**What is required**: All of the data should be copied exactly, with the pictures left out.
######
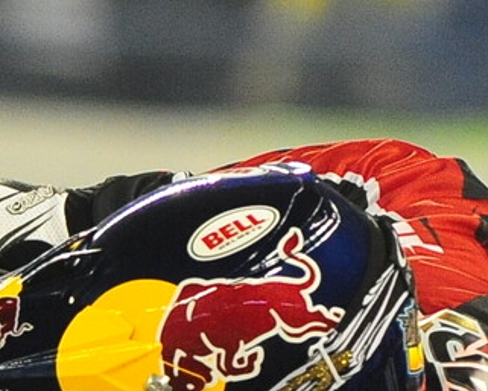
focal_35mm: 2103
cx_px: 629
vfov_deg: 0.7
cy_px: 1043
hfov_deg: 0.9
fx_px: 30383
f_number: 4
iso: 2500
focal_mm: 300
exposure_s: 1/1000
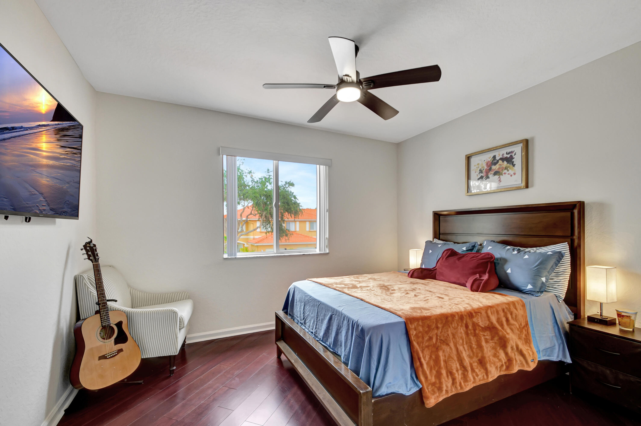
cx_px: 320
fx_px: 267
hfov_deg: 100.4
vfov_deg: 77.2
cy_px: 213
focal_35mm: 15
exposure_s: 1/20
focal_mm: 10
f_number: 8
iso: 400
######
**Reply to the exercise**:
focal_35mm: 2103
cx_px: 629
vfov_deg: 0.7
cy_px: 1043
hfov_deg: 0.9
fx_px: 30383
f_number: 4
iso: 2500
focal_mm: 300
exposure_s: 1/1000
cx_px: 320
fx_px: 267
hfov_deg: 100.4
vfov_deg: 77.2
cy_px: 213
focal_35mm: 15
exposure_s: 1/20
focal_mm: 10
f_number: 8
iso: 400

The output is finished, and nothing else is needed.